I'm handling a long-running process that does a lot of copying to a memory stream so it can create an archive and upload it to azure. In excess of 2 GB in size. The process is throwing an Out Of Memory exception at some point, and I'm trying to figure out what the upper limit is to prevent that, stop the process, upload a partial archive, and pick up where it left off.
But I'm not sure how to determine how much memory the stream is actually using. Right now, I'm using MemoryStream.Length
, but I don't think that's the right approach.
So, how can I determine how much memory a MemoryStream is using in VB.Net?
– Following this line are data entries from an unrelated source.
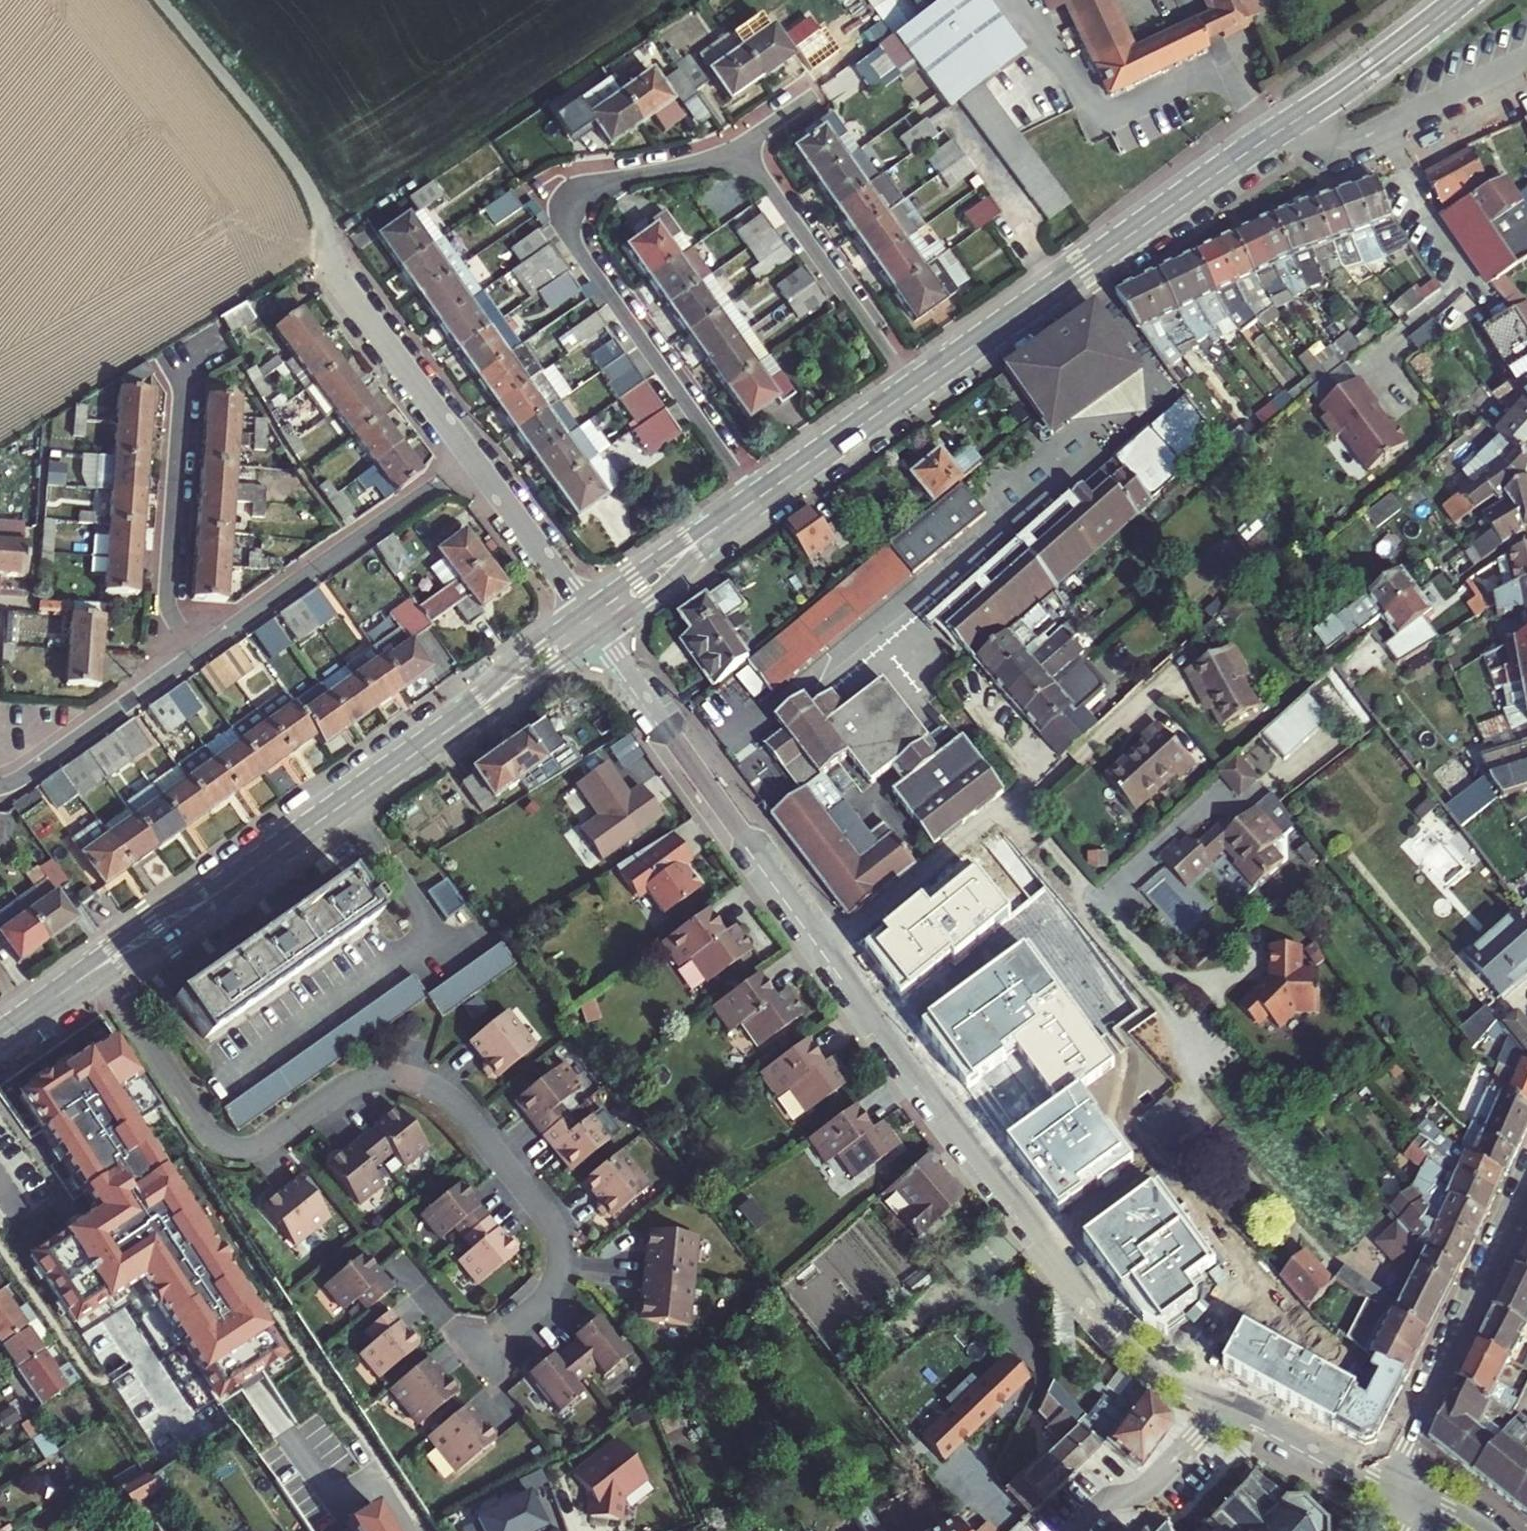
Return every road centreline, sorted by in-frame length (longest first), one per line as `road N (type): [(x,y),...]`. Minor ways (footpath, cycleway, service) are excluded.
road 1 (tertiary): [(1221,1402),(1154,1367),(1062,1263),(600,632)]
road 2 (residential): [(914,388),(761,180),(701,165),(616,179),(595,191),(574,212),(575,243),(758,499)]
road 3 (residential): [(96,969),(190,1107),(230,1146),(264,1144),(377,1077),(406,1078),(449,1099),(551,1218),(560,1249),(550,1295),(481,1356)]
road 4 (secondary): [(1460,0),(914,388)]
road 5 (secondary): [(461,722),(96,969)]
road 6 (residential): [(195,652),(472,459)]
road 7 (unclassified): [(160,0),(303,178),(337,279)]
road 8 (residential): [(1526,1190),(1388,1482)]
road 9 (residential): [(195,652),(167,601),(184,354)]
road 10 (residential): [(0,785),(195,652)]
road 11 (residential): [(337,279),(472,459)]
road 12 (residential): [(1221,1402),(1150,1484),(1102,1502),(1072,1530)]
road 13 (secondary): [(914,388),(758,499)]
road 14 (residential): [(472,459),(586,612)]
road 15 (tertiary): [(1388,1482),(1221,1402)]
road 16 (secondary): [(586,612),(519,660),(461,722)]
road 17 (secondary): [(461,722),(600,632)]
road 18 (secondary): [(600,632),(666,583),(717,528)]
road 19 (secondary): [(717,528),(586,612)]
In compliance with the Minimal, Reproducible Example requirements -
Sub Main(args As String())
Dim stream = New MemoryStream
stream.WriteByte(10)
'What would I need to put here to determine the size in memory of stream?
End Sub
This is a known issue with the garbage collector for .Net Framework (I've heard .Net Core may have addressed this, but I haven't done a deep dive myself to confirm it).
What happens is you have an item with an internal (growing) buffer like a string, StringBuilder, List, MemoryStream, etc. As you write to the object, the buffer fills and at some point needs to be replaced. So behind the scenes a new buffer is allocated, and data is copied from the old to the new. At this point the old buffer becomes eligible for garbage collection.
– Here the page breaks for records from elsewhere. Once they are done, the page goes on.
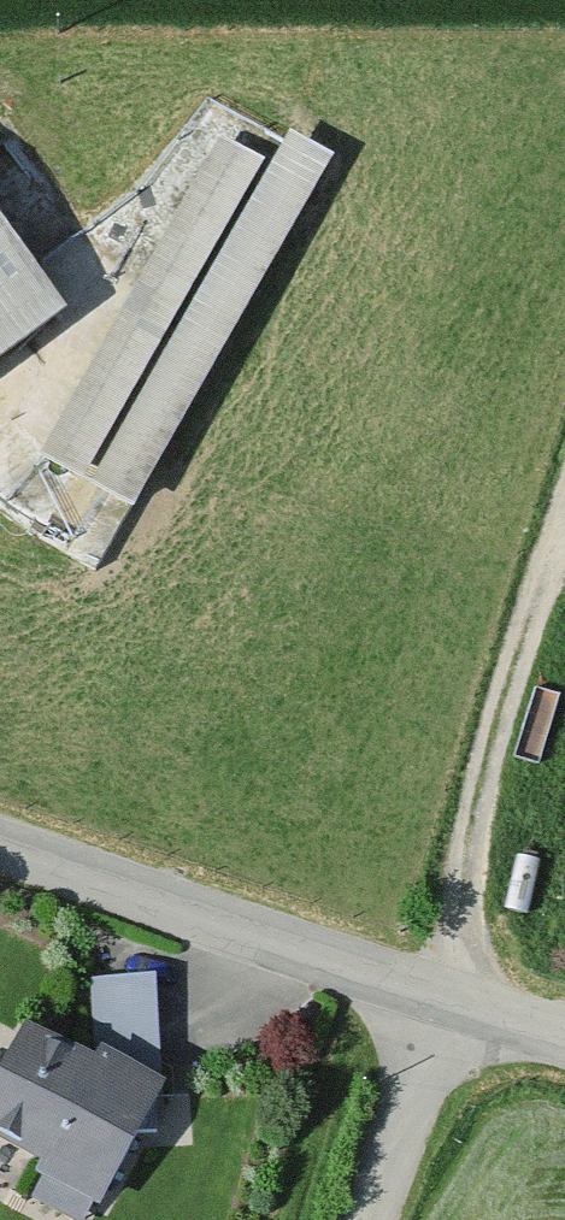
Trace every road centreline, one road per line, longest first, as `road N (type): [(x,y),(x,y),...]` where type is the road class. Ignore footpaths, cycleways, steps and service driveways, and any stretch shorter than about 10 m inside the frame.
road 1 (track): [(450,998),(468,946),(470,845),(564,486)]
road 2 (unclassified): [(450,998),(0,845)]
road 3 (unclassified): [(450,998),(374,1219)]
road 4 (track): [(0,100),(84,199)]

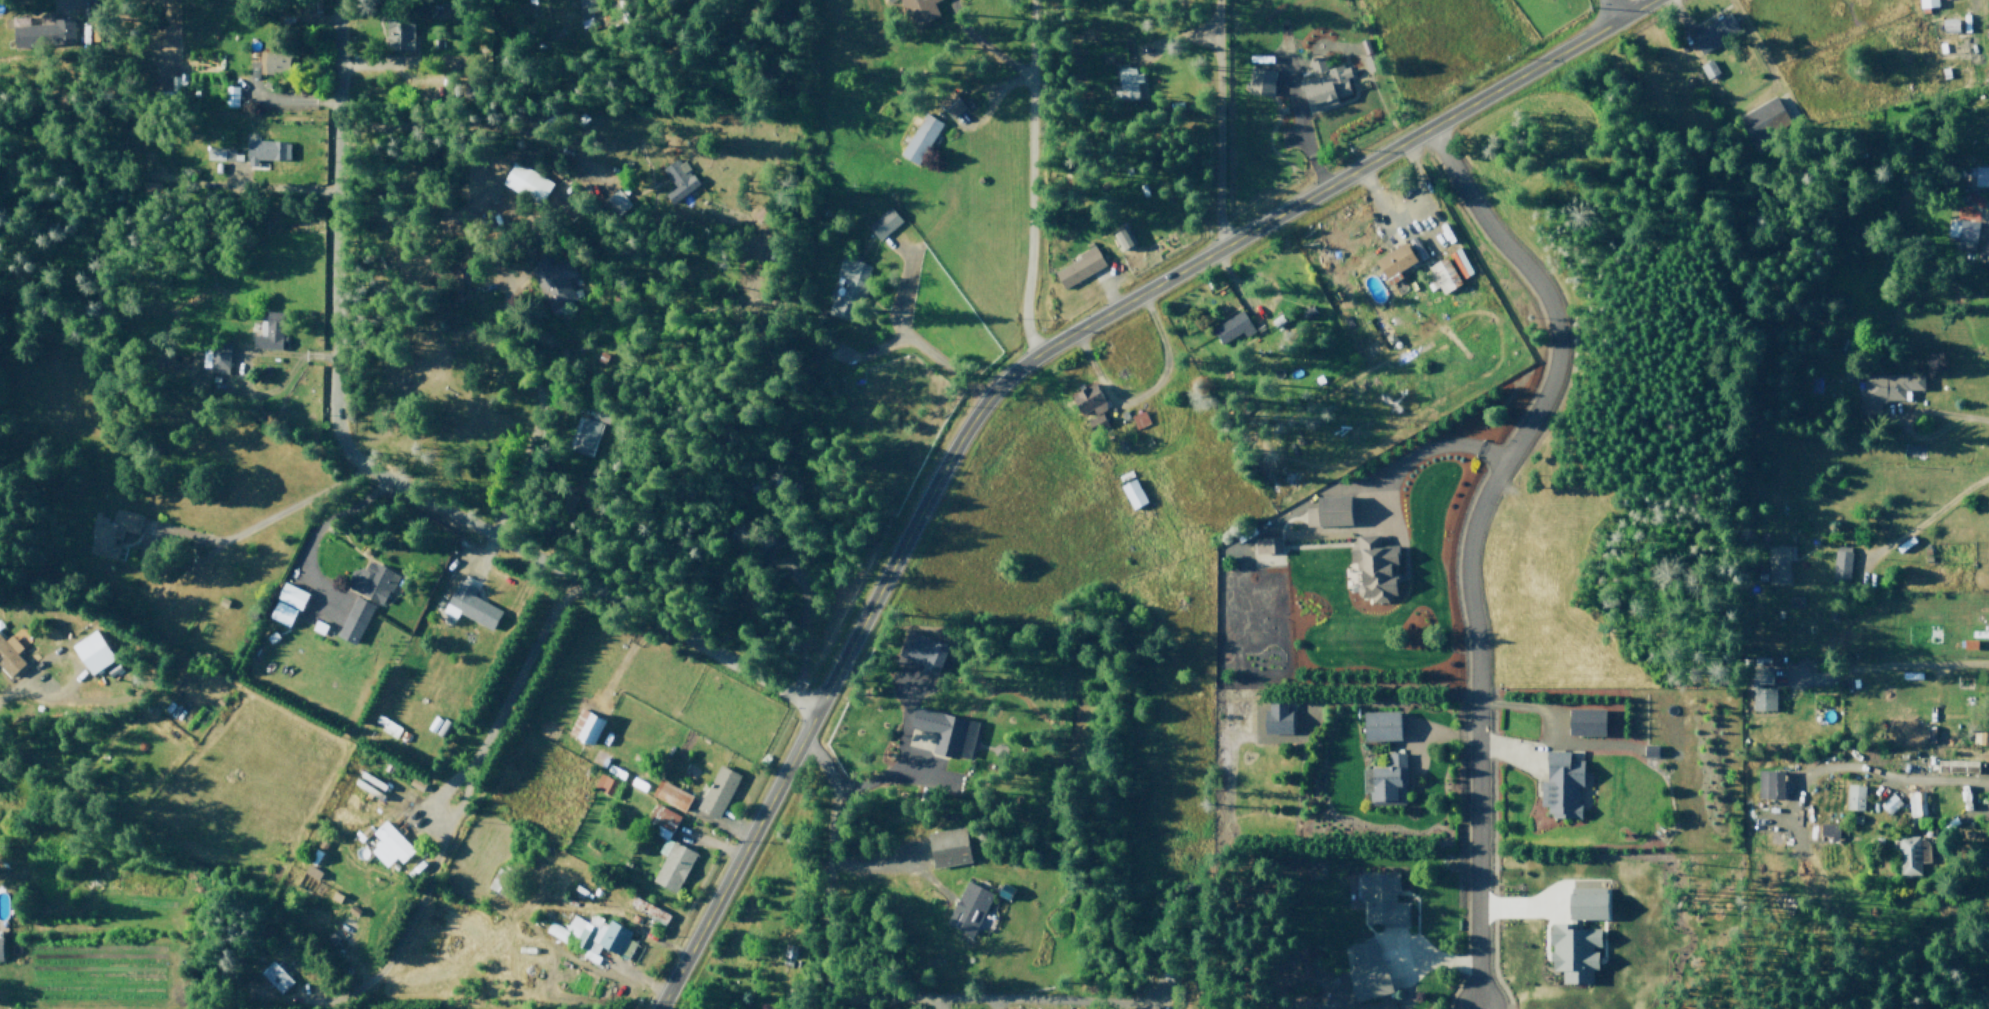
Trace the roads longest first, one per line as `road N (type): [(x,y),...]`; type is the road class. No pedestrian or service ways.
road 1 (tertiary): [(657,1008),(988,400),(1036,356),(1654,0)]
road 2 (residential): [(818,714),(365,468),(342,448),(332,414),(334,0)]
road 3 (residential): [(1477,1004),(1471,541),(1502,467),(1546,396),(1563,333),(1549,287),(1504,244),(1432,128)]
road 4 (residential): [(807,734),(836,775),(838,793),(826,992),(1155,1004)]
road 5 (residential): [(1036,356),(1023,310),(1031,253),(1030,0)]
road 6 (residential): [(335,65),(494,63),(616,20)]
road 7 (residential): [(335,121),(501,121),(600,185)]
road 8 (residential): [(1219,0),(1221,250)]
road 9 (residential): [(456,793),(570,576)]
road 10 (residential): [(495,537),(543,401),(504,313)]
road 11 (residential): [(1988,665),(1847,664)]

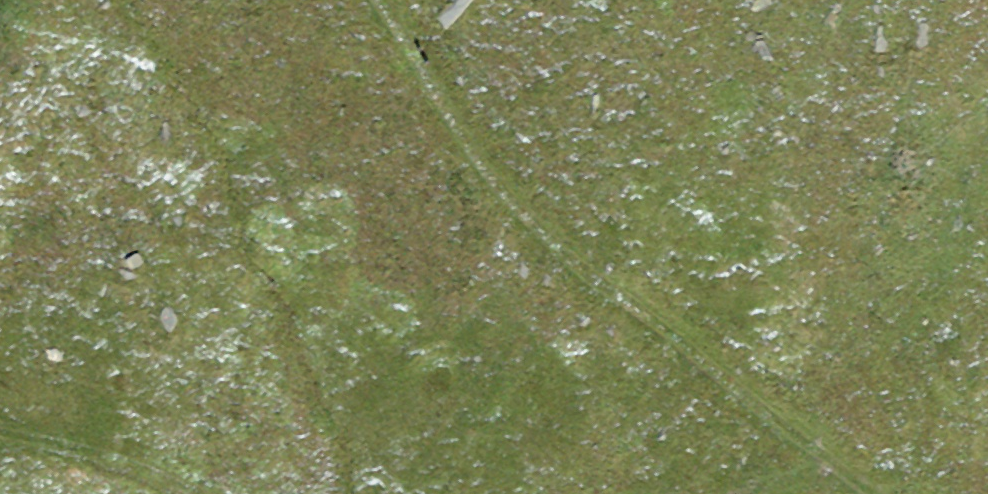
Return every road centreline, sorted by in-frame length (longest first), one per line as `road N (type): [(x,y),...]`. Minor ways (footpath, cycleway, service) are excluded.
road 1 (track): [(372,0),(439,102),(576,254),(899,493)]
road 2 (track): [(138,493),(0,450)]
Already we see one large inefficiency: copying from the old buffer to the new can be a significant cost as the the object grows. Therefore, if you have an idea of your item's final size up front, you probably want to use a mechanism that will let you set that initial size. With a List<T>
, for example, this means using the constructor overload to include a Capacity
... if you know it. This means the object never (or rarely) has to copy the data between buffers.
But we're not done yet. When the copy operation is finished, the garbage collector WILL appropriately reclaim the memory and return it to the operating system. However, there's more involved than just memory. There's also the virtual address space for your application's process. The virtual address space formerly occupied by that memory is NOT immediately released. It can be reclaimed through a process called "compaction", but there are situations where this just... doesn't happen. Most notably, memory on the Large Object Heap (LOH) is rarely-to-never compacted. Once your item eclipses a magic 85,000 byte threshold for the LOH, you're starting to build up holes in the virtual address space. Fill these buffers enough, and the virtual address table runs out of room, resulting in (drumroll please)... an OutOfMemoryException
. This is the exception thrown, even though there may be plenty of memory available.
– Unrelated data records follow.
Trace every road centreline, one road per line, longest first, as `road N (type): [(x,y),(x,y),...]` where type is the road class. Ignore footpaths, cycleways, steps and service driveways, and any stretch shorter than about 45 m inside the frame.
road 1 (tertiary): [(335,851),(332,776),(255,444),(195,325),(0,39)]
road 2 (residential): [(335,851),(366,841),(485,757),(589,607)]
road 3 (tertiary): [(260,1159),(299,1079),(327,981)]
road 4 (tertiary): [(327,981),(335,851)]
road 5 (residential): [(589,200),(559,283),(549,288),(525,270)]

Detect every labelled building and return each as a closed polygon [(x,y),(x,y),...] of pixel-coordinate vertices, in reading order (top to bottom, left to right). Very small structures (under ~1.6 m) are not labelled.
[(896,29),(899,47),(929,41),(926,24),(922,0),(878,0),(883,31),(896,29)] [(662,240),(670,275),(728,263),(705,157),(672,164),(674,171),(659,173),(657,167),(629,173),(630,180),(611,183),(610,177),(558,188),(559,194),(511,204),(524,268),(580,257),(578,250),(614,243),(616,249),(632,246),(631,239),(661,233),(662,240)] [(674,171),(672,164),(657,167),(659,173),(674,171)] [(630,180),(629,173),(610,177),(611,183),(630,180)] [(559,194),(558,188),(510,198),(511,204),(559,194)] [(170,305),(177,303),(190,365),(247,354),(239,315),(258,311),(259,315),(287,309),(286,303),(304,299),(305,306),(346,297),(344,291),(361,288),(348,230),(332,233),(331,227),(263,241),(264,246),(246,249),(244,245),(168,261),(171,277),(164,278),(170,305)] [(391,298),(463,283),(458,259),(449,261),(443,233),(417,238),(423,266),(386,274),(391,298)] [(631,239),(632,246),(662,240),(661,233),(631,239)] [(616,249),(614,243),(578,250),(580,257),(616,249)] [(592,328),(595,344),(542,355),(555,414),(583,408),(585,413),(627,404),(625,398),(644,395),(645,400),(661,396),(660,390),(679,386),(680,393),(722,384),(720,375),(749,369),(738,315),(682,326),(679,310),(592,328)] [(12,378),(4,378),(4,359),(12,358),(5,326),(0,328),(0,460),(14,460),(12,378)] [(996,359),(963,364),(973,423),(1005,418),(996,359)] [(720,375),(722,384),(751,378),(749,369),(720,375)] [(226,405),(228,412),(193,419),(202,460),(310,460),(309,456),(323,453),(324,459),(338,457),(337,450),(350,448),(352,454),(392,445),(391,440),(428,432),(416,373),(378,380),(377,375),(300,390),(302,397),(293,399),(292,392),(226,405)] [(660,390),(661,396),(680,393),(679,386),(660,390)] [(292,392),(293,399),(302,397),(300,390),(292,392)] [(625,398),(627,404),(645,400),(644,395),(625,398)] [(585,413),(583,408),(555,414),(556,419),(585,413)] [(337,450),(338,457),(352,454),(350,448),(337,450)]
Since most of the items that create this scenario use a doubling algorithm for the underlying buffer, it's possible to generate these exceptions without using all that much memory — just over the square root of the actual possible virtual address space, though that's worst-case and commonly you'll get somewhat higher first.
To avoid this, be careful in how you use items with buffers that grow dynamically: set the full capacity up front when you can, or stream to a more-robust backing store (like a file) when you can't.